Data for processing START

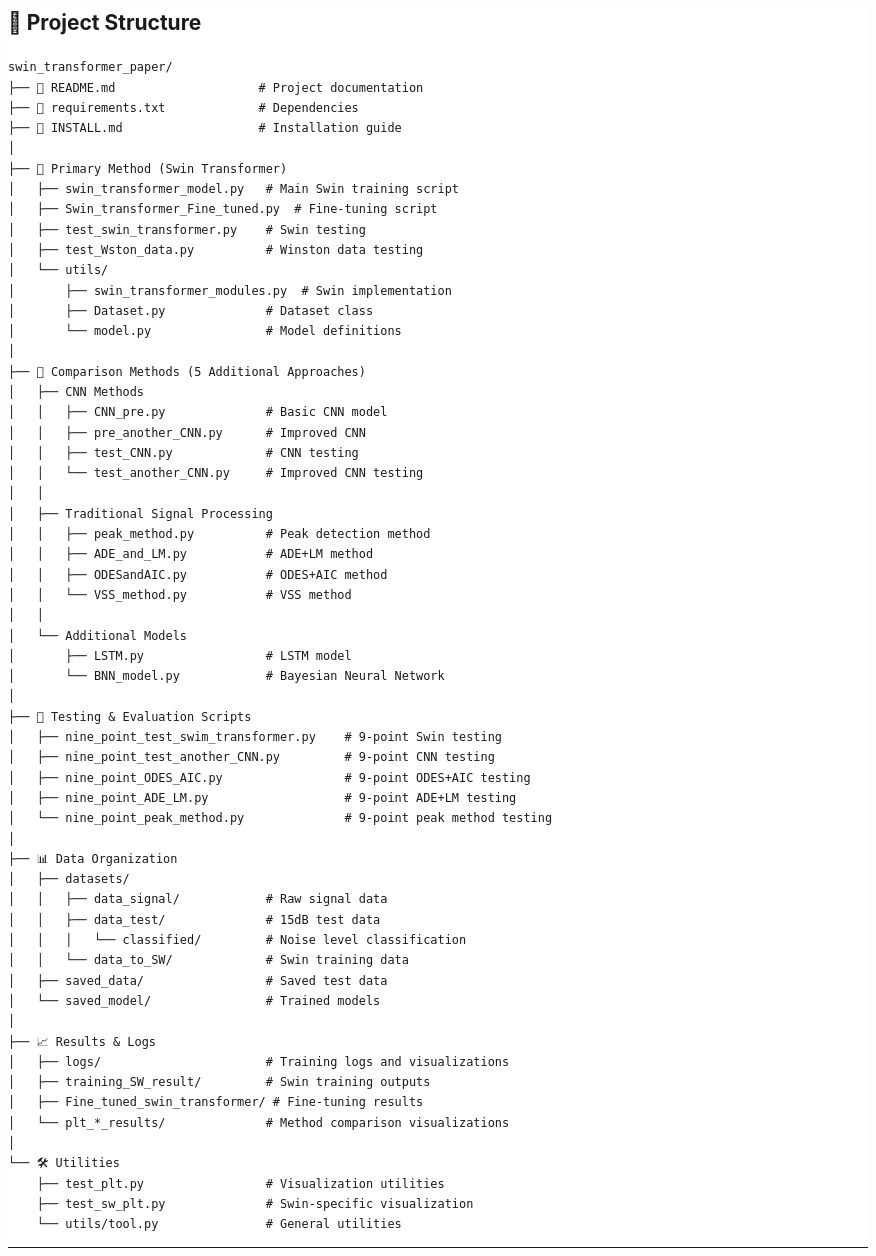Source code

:## 📁 Project Structure

```
swin_transformer_paper/
├── 📄 README.md                    # Project documentation
├── 📄 requirements.txt             # Dependencies
├── 📄 INSTALL.md                   # Installation guide
│
├── 🎯 Primary Method (Swin Transformer)
│   ├── swin_transformer_model.py   # Main Swin training script
│   ├── Swin_transformer_Fine_tuned.py  # Fine-tuning script
│   ├── test_swin_transformer.py    # Swin testing
│   ├── test_Wston_data.py          # Winston data testing
│   └── utils/
│       ├── swin_transformer_modules.py  # Swin implementation
│       ├── Dataset.py              # Dataset class
│       └── model.py                # Model definitions
│
├── 🔬 Comparison Methods (5 Additional Approaches)
│   ├── CNN Methods
│   │   ├── CNN_pre.py              # Basic CNN model
│   │   ├── pre_another_CNN.py      # Improved CNN
│   │   ├── test_CNN.py             # CNN testing
│   │   └── test_another_CNN.py     # Improved CNN testing
│   │
│   ├── Traditional Signal Processing
│   │   ├── peak_method.py          # Peak detection method
│   │   ├── ADE_and_LM.py           # ADE+LM method
│   │   ├── ODESandAIC.py           # ODES+AIC method
│   │   └── VSS_method.py           # VSS method
│   │
│   └── Additional Models
│       ├── LSTM.py                 # LSTM model
│       └── BNN_model.py            # Bayesian Neural Network
│
├── 🧪 Testing & Evaluation Scripts
│   ├── nine_point_test_swim_transformer.py    # 9-point Swin testing
│   ├── nine_point_test_another_CNN.py         # 9-point CNN testing
│   ├── nine_point_ODES_AIC.py                 # 9-point ODES+AIC testing
│   ├── nine_point_ADE_LM.py                   # 9-point ADE+LM testing
│   └── nine_point_peak_method.py              # 9-point peak method testing
│
├── 📊 Data Organization
│   ├── datasets/
│   │   ├── data_signal/            # Raw signal data
│   │   ├── data_test/              # 15dB test data
│   │   │   └── classified/         # Noise level classification
│   │   └── data_to_SW/             # Swin training data
│   ├── saved_data/                 # Saved test data
│   └── saved_model/                # Trained models
│
├── 📈 Results & Logs
│   ├── logs/                       # Training logs and visualizations
│   ├── training_SW_result/         # Swin training outputs
│   ├── Fine_tuned_swin_transformer/ # Fine-tuning results
│   └── plt_*_results/              # Method comparison visualizations
│
└── 🛠️ Utilities
    ├── test_plt.py                 # Visualization utilities
    ├── test_sw_plt.py              # Swin-specific visualization
    └── utils/tool.py               # General utilities
```

---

Data for processing END

(Task to carry out):
All of the entries above are to be restated word for word, minus the images.

(Answer to this problem):
Source code

:## 📁 Project Structure

```
swin_transformer_paper/
├── 📄 README.md                    # Project documentation
├── 📄 requirements.txt             # Dependencies
├── 📄 INSTALL.md                   # Installation guide
│
├── 🎯 Primary Method (Swin Transformer)
│   ├── swin_transformer_model.py   # Main Swin training script
│   ├── Swin_transformer_Fine_tuned.py  # Fine-tuning script
│   ├── test_swin_transformer.py    # Swin testing
│   ├── test_Wston_data.py          # Winston data testing
│   └── utils/
│       ├── swin_transformer_modules.py  # Swin implementation
│       ├── Dataset.py              # Dataset class
│       └── model.py                # Model definitions
│
├── 🔬 Comparison Methods (5 Additional Approaches)
│   ├── CNN Methods
│   │   ├── CNN_pre.py              # Basic CNN model
│   │   ├── pre_another_CNN.py      # Improved CNN
│   │   ├── test_CNN.py             # CNN testing
│   │   └── test_another_CNN.py     # Improved CNN testing
│   │
│   ├── Traditional Signal Processing
│   │   ├── peak_method.py          # Peak detection method
│   │   ├── ADE_and_LM.py           # ADE+LM method
│   │   ├── ODESandAIC.py           # ODES+AIC method
│   │   └── VSS_method.py           # VSS method
│   │
│   └── Additional Models
│       ├── LSTM.py                 # LSTM model
│       └── BNN_model.py            # Bayesian Neural Network
│
├── 🧪 Testing & Evaluation Scripts
│   ├── nine_point_test_swim_transformer.py    # 9-point Swin testing
│   ├── nine_point_test_another_CNN.py         # 9-point CNN testing
│   ├── nine_point_ODES_AIC.py                 # 9-point ODES+AIC testing
│   ├── nine_point_ADE_LM.py                   # 9-point ADE+LM testing
│   └── nine_point_peak_method.py              # 9-point peak method testing
│
├── 📊 Data Organization
│   ├── datasets/
│   │   ├── data_signal/            # Raw signal data
│   │   ├── data_test/              # 15dB test data
│   │   │   └── classified/         # Noise level classification
│   │   └── data_to_SW/             # Swin training data
│   ├── saved_data/                 # Saved test data
│   └── saved_model/                # Trained models
│
├── 📈 Results & Logs
│   ├── logs/                       # Training logs and visualizations
│   ├── training_SW_result/         # Swin training outputs
│   ├── Fine_tuned_swin_transformer/ # Fine-tuning results
│   └── plt_*_results/              # Method comparison visualizations
│
└── 🛠️ Utilities
    ├── test_plt.py                 # Visualization utilities
    ├── test_sw_plt.py              # Swin-specific visualization
    └── utils/tool.py               # General utilities
```

---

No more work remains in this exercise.